━━━━━ Given records ━━━━━
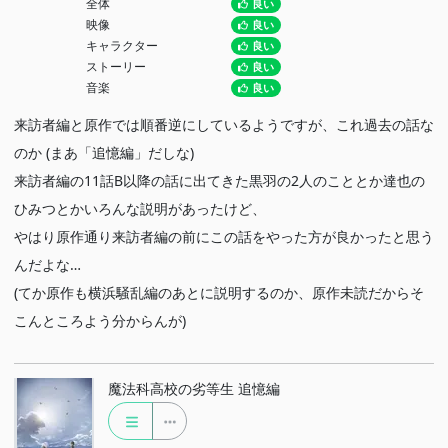
全体
良い
映像
良い
キャラクター
良い
ストーリー
良い
音楽
良い
来訪者編と原作では順番逆にしているようですが、これ過去の話な
のか (まあ「追憶編」だしな)
来訪者編の11話B以降の話に出てきた黒羽の2人のこととか達也の
ひみつとかいろんな説明があったけど、
やはり原作通り来訪者編の前にこの話をやった方が良かったと思う
んだよな…
(てか原作も横浜騒乱編のあとに説明するのか、原作未読だからそ
こんところよう分からんが)
魔法科高校の劣等生 追憶編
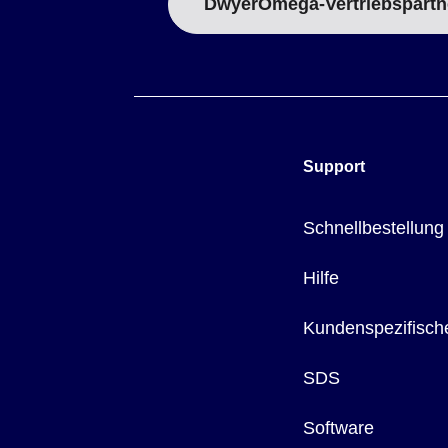
DwyerOmega-Vertriebspartn
Support
Schnellbestellung
Hilfe
Kundenspezifisch
SDS
Software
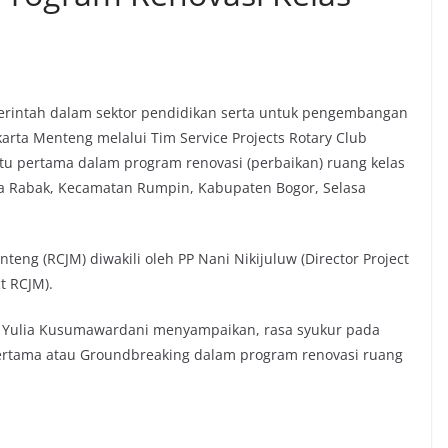
ntah dalam sektor pendidikan serta untuk pengembangan
karta Menteng melalui Tim Service Projects Rotary Club
tu pertama dalam program renovasi (perbaikan) ruang kelas
a Rabak, Kecamatan Rumpin, Kabupaten Bogor, Selasa
teng (RCJM) diwakili oleh PP Nani Nikijuluw (Director Project
t RCJM).
n Yulia Kusumawardani menyampaikan, rasa syukur pada
pertama atau Groundbreaking dalam program renovasi ruang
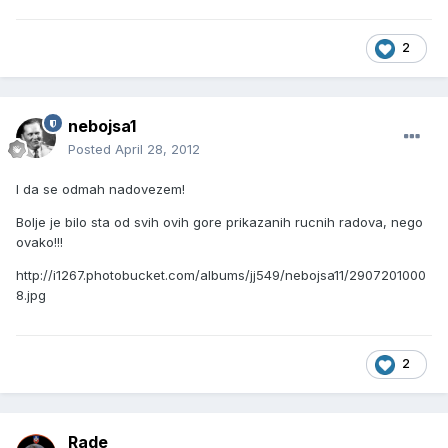
2
nebojsa1
Posted
April 28, 2012
I da se odmah nadovezem!
Bolje je bilo sta od svih ovih gore prikazanih rucnih radova, nego
ovako!!!
http://i1267.photobucket.com/albums/jj549/nebojsa11/2907201000
8.jpg
2
Rade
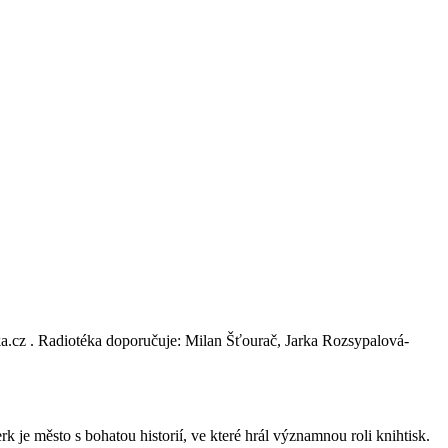
eka.cz . Radiotéka doporučuje: Milan Šťourač, Jarka Rozsypalová­
je město s bohatou historií, ve které hrál významnou roli knihtisk.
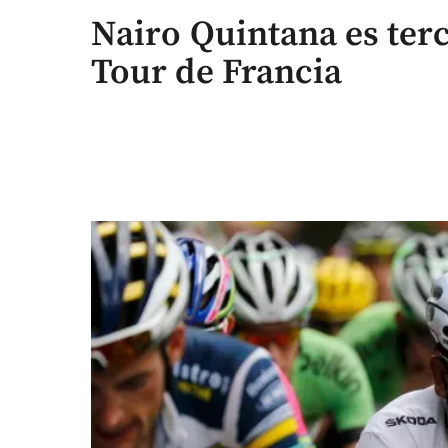
Nairo Quintana es terc
Tour de Francia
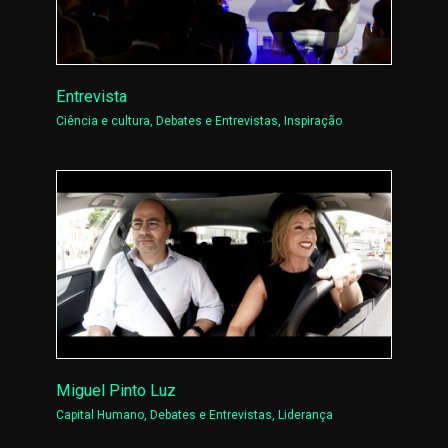
Entrevista
Ciência e cultura
,
Debates e Entrevistas
,
Inspiração
Miguel Pinto Luz
Capital Humano
,
Debates e Entrevistas
,
Liderança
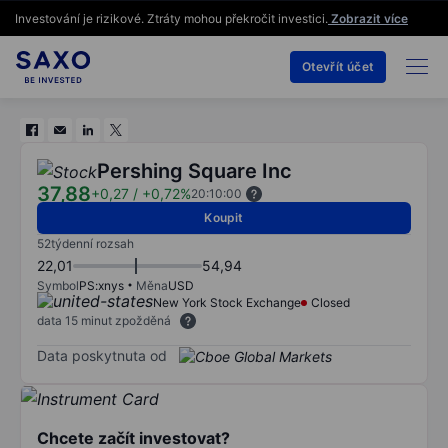
Investování je rizikové. Ztráty mohou překročit investici.
Zobrazit více
Otevřít účet
Pershing Square Inc
37,88
+0,27
/
+0,72%
20:10:00
Koupit
52týdenní rozsah
22,01
54,94
Symbol
PS:xnys
Měna
USD
New York Stock Exchange
Closed
data 15 minut zpožděná
Data poskytnuta od
Chcete začít investovat?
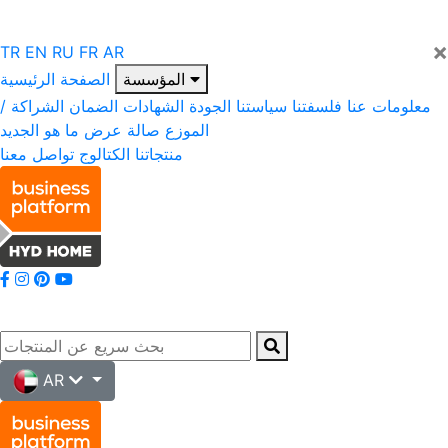
×
TR
EN
RU
FR
AR
المؤسسة
الصفحة الرئيسية
معلومات عنا
فلسفتنا
سياستنا
الجودة
الشهادات
الضمان
الشراكة /
الموزع
صالة عرض
ما هو الجديد
منتجاتنا
الكتالوج
تواصل معنا
AR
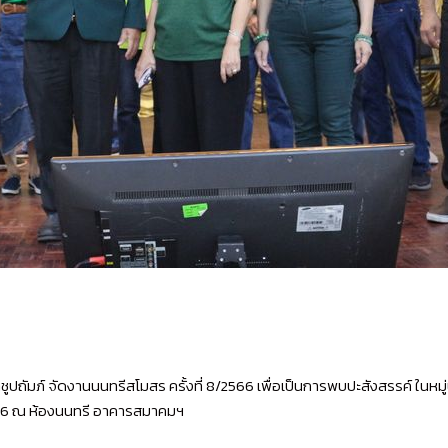
ัมภ์ จัดงานนนทรีสโมสร ครั้งที่ 8/2566 เพื่อเป็นการพบปะสังสรรค์ ในหมู่
 2566 ณ ห้องนนทรี อาคารสมาคมฯ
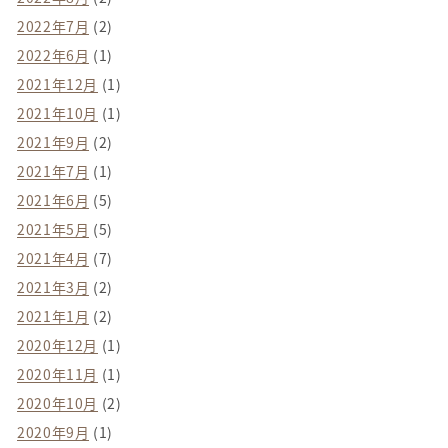
2022年7月
(2)
2022年6月
(1)
2021年12月
(1)
2021年10月
(1)
2021年9月
(2)
2021年7月
(1)
2021年6月
(5)
2021年5月
(5)
2021年4月
(7)
2021年3月
(2)
2021年1月
(2)
2020年12月
(1)
2020年11月
(1)
2020年10月
(2)
2020年9月
(1)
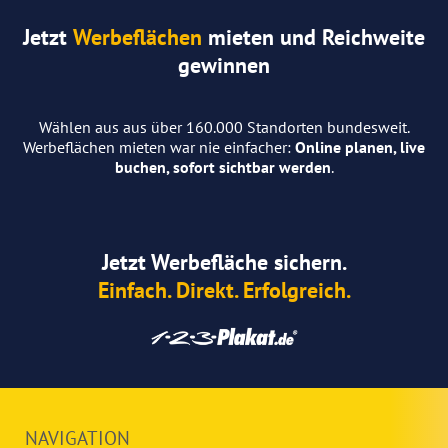
Jetzt
Werbeflächen
mieten und Reichweite
gewinnen
Wählen aus aus über 160.000 Standorten bundesweit.
Werbeflächen mieten war nie einfacher:
Online planen, live
buchen, sofort sichtbar werden
.
Jetzt Werbefläche sichern.
Einfach. Direkt. Erfolgreich.
NAVIGATION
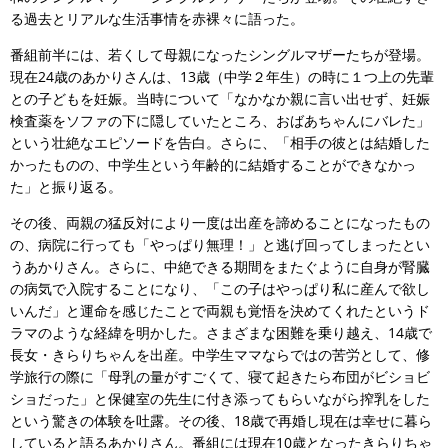
る過去とリアルな生活事情を赤裸々に語った。
番組前半には、若くして母親になったシングルマザーたちが登場。
現在24歳のあかりさんは、13歳（中学２年生）の時に１つ上の先輩
との子どもを妊娠。当時について「なかなか親に言い出せず、妊娠
検査薬をソファの下に隠していたところ、おばあちゃんにバレた」
という壮絶なエピソードを告白。さらに、「相手の彼とは結婚した
かったものの、中学生という年齢的に結婚することができなかっ
た」と振り返る。
その後、両親の猛反対により一度は出産を諦めることになったもの
の、病院に行っても「やっぱり無理！」と逃げ回ってしまったとい
うあかりさん。さらに、中絶できる期間をまたぐように自身が腎臓
の病気で入院することになり、「この子はやっぱり私に産んで欲し
いんだ」と運命を感じたことで両親も覚悟を決めてくれたというド
ラマのような経緯を明かした。さまざまな困難を乗り越え、14歳で
長女・きらりちゃんを出産。中学生ママならではの苦労として、修
学旅行の際に「母乳の量がすごくて、寝て起きたら布団がビショビ
ショだった」と保健室の先生に付き添ってもらいながら搾乳をした
という驚きの体験を吐露。その後、18歳で再婚し現在は幸せに暮ら
していると語るあかりさん。番組には現在10歳となったきらりちゃ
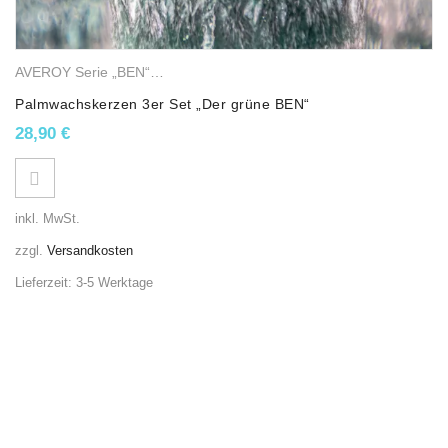
AVEROY Serie „BEN“
,
Stumpenkerzen
,
Palmwachskerzen
Palmwachskerzen 3er Set „Der grüne BEN“
28,90
€
inkl. MwSt.
zzgl.
Versandkosten
Lieferzeit:
3-5 Werktage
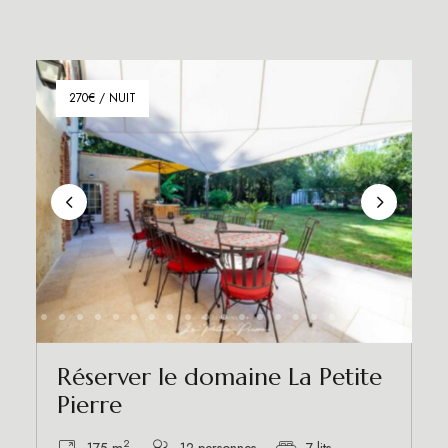
270€ / NUIT
Réserver le domaine La Petite
Pierre
2
175 m
12 personnes
7 lits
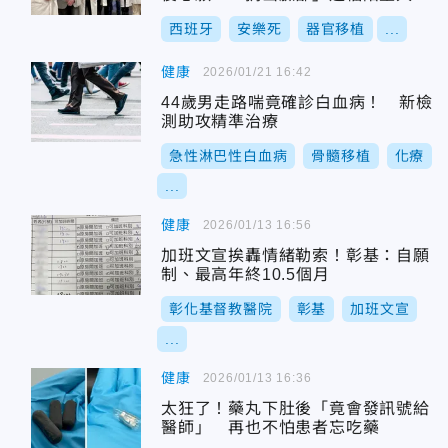
西班牙
安樂死
器官移植
...
健康
2026/01/21 16:42
44歲男走路喘竟確診白血病！ 新檢
測助攻精準治療
急性淋巴性白血病
骨髓移植
化療
...
健康
2026/01/13 16:56
加班文宣挨轟情緒勒索！彰基：自願
制、最高年終10.5個月
彰化基督教醫院
彰基
加班文宣
...
健康
2026/01/13 16:36
太狂了！藥丸下肚後「竟會發訊號給
醫師」 再也不怕患者忘吃藥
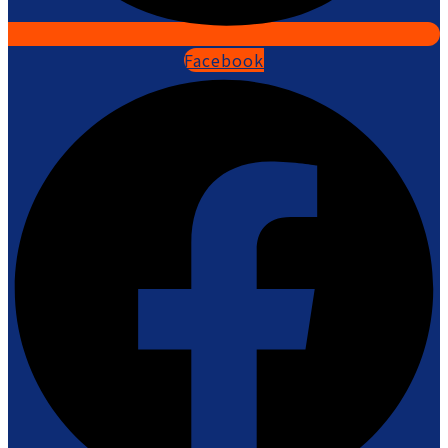
Facebook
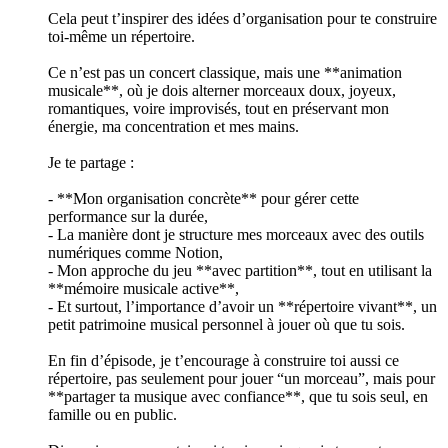
Cela peut t’inspirer des idées d’organisation pour te construire
toi-même un répertoire.
Ce n’est pas un concert classique, mais une **animation
musicale**, où je dois alterner morceaux doux, joyeux,
romantiques, voire improvisés, tout en préservant mon
énergie, ma concentration et mes mains.
Je te partage :
- **Mon organisation concrète** pour gérer cette
performance sur la durée,
- La manière dont je structure mes morceaux avec des outils
numériques comme Notion,
- Mon approche du jeu **avec partition**, tout en utilisant la
**mémoire musicale active**,
- Et surtout, l’importance d’avoir un **répertoire vivant**, un
petit patrimoine musical personnel à jouer où que tu sois.
En fin d’épisode, je t’encourage à construire toi aussi ce
répertoire, pas seulement pour jouer “un morceau”, mais pour
**partager ta musique avec confiance**, que tu sois seul, en
famille ou en public.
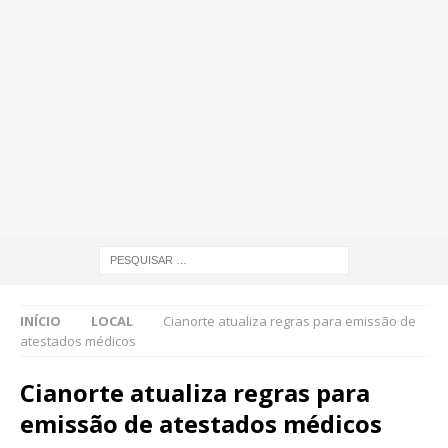
INÍCIO
LOCAL
Cianorte atualiza regras para emissão de
atestados médicos
Cianorte atualiza regras para
emissão de atestados médicos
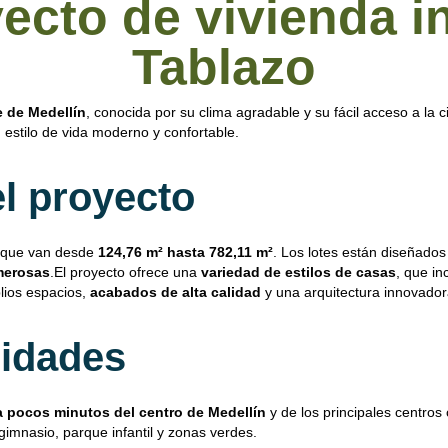
yecto de vivienda i
Tablazo
e de Medellín
, conocida por su clima agradable y su fácil acceso a la 
n estilo de vida moderno y confortable.
el proyecto
 que van desde
124,76 m² hasta 782,11 m²
. Los lotes están diseñados
merosas
.El proyecto ofrece una
variedad de estilos de casas
, que in
lios espacios,
acabados de alta calidad
y una arquitectura innovador
idades
a pocos minutos del centro de Medellín
y de los principales centros
imnasio, parque infantil y zonas verdes.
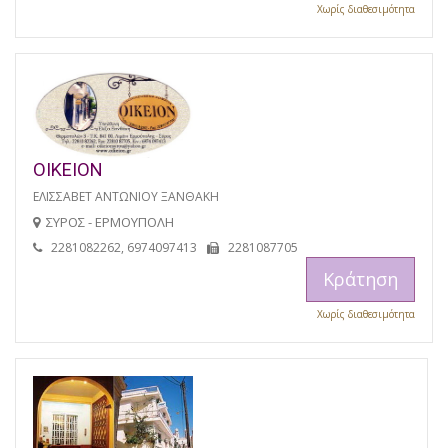
Χωρίς διαθεσιμότητα
ΟΙΚΕΙΟΝ
ΕΛΙΣΣΑΒΕΤ ΑΝΤΩΝΙΟΥ ΞΑΝΘΑΚΗ
ΣΥΡΟΣ - ΕΡΜΟΥΠΟΛΗ
2281082262, 6974097413
2281087705
Κράτηση
Χωρίς διαθεσιμότητα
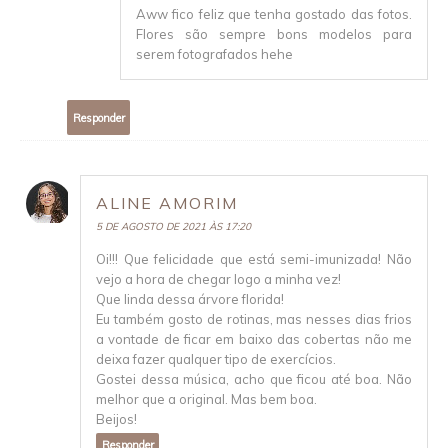
Aww fico feliz que tenha gostado das fotos.
Flores são sempre bons modelos para
serem fotografados hehe
Responder
ALINE AMORIM
5 DE AGOSTO DE 2021 ÀS 17:20
Oi!!! Que felicidade que está semi-imunizada! Não
vejo a hora de chegar logo a minha vez!
Que linda dessa árvore florida!
Eu também gosto de rotinas, mas nesses dias frios
a vontade de ficar em baixo das cobertas não me
deixa fazer qualquer tipo de exercícios.
Gostei dessa música, acho que ficou até boa. Não
melhor que a original. Mas bem boa.
Beijos!
Responder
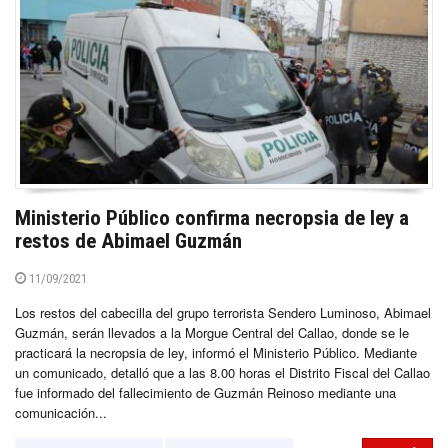
Ministerio Público confirma necropsia de ley a
restos de Abimael Guzmán
11/09/2021
Los restos del cabecilla del grupo terrorista Sendero Luminoso, Abimael
Guzmán, serán llevados a la Morgue Central del Callao, donde se le
practicará la necropsia de ley, informó el Ministerio Público. Mediante
un comunicado, detalló que a las 8.00 horas el Distrito Fiscal del Callao
fue informado del fallecimiento de Guzmán Reinoso mediante una
comunicación...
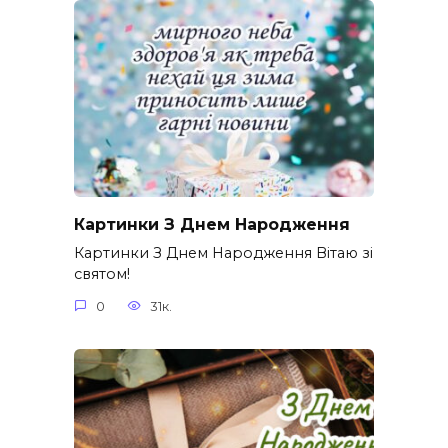
Картинки З Днем Народження
Картинки З Днем Народження Вітаю зі
святом!
0
31к.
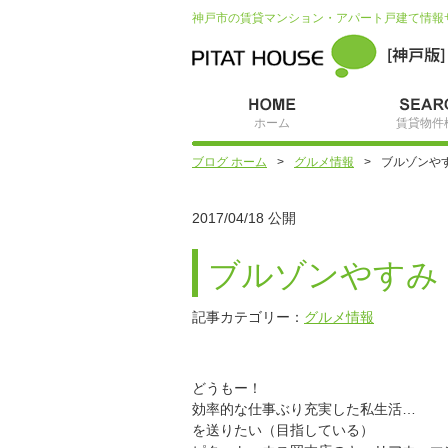
神戸市の賃貸マンション・アパート戸建て情報
ホーム
賃貸物件
ブログ ホーム
グルメ情報
ブルゾンや
2017/04/18 公開
ブルゾンやすみ
記事カテゴリー：
グルメ情報
どうもー！
効率的な仕事ぶり充実した私生活…
を送りたい（目指している）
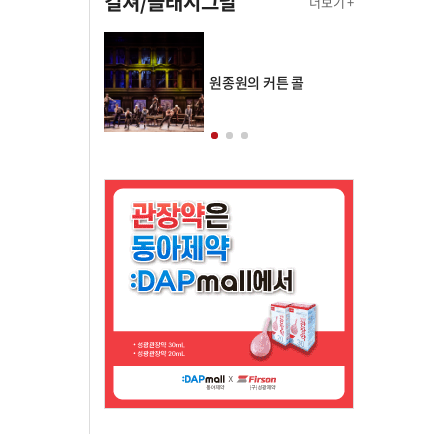
컬쳐/클래시그널
더보기 +
의 클래스토리
원종원의 커튼 콜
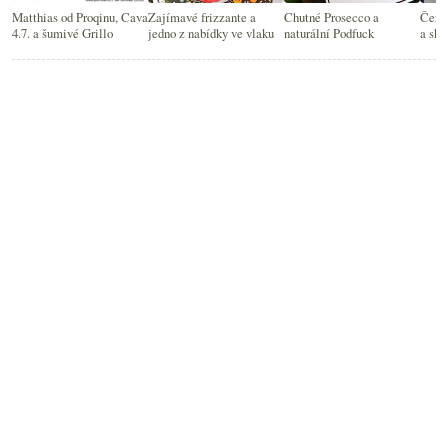
Matthias od Proqinu, Cava
Zajímavé frizzante a
Chutné Prosecco a
Červe
4.7. a šumivé Grillo
jedno z nabídky ve vlaku
naturální Podfuck
a skv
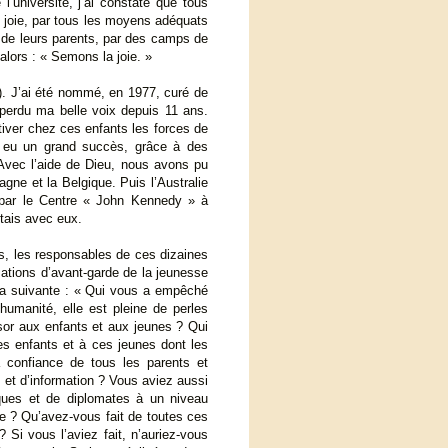
’université, j’ai constaté que tous
e joie, par tous les moyens adéquats
ce de leurs parents, par des camps de
alors : « Semons la joie. »
. J’ai été nommé, en 1977, curé de
 perdu ma belle voix depuis 11 ans.
tiver chez ces enfants les forces de
 a eu un grand succès, grâce à des
 Avec l’aide de Dieu, nous avons pu
magne et la Belgique. Puis l’Australie
 par le Centre « John Kennedy » à
étais avec eux.
s, les responsables de ces dizaines
sations d’avant-garde de la jeunesse
 la suivante : « Qui vous a empêché
humanité, elle est pleine de perles
ésor aux enfants et aux jeunes ? Qui
s enfants et à ces jeunes dont les
la confiance de tous les parents et
 et d’information ? Vous aviez aussi
tiques et de diplomates à un niveau
re ? Qu’avez-vous fait de toutes ces
 Si vous l’aviez fait, n’auriez-vous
━━━━━
The task —
Gather each line from the items above that contains the string "Callao", and treat uppercase and lowercase letters as different.

Response to this exercise —
Guzmán, serán llevados a la Morgue Central del Callao, donde se le
un comunicado, detalló que a las 8.00 horas el Distrito Fiscal del Callao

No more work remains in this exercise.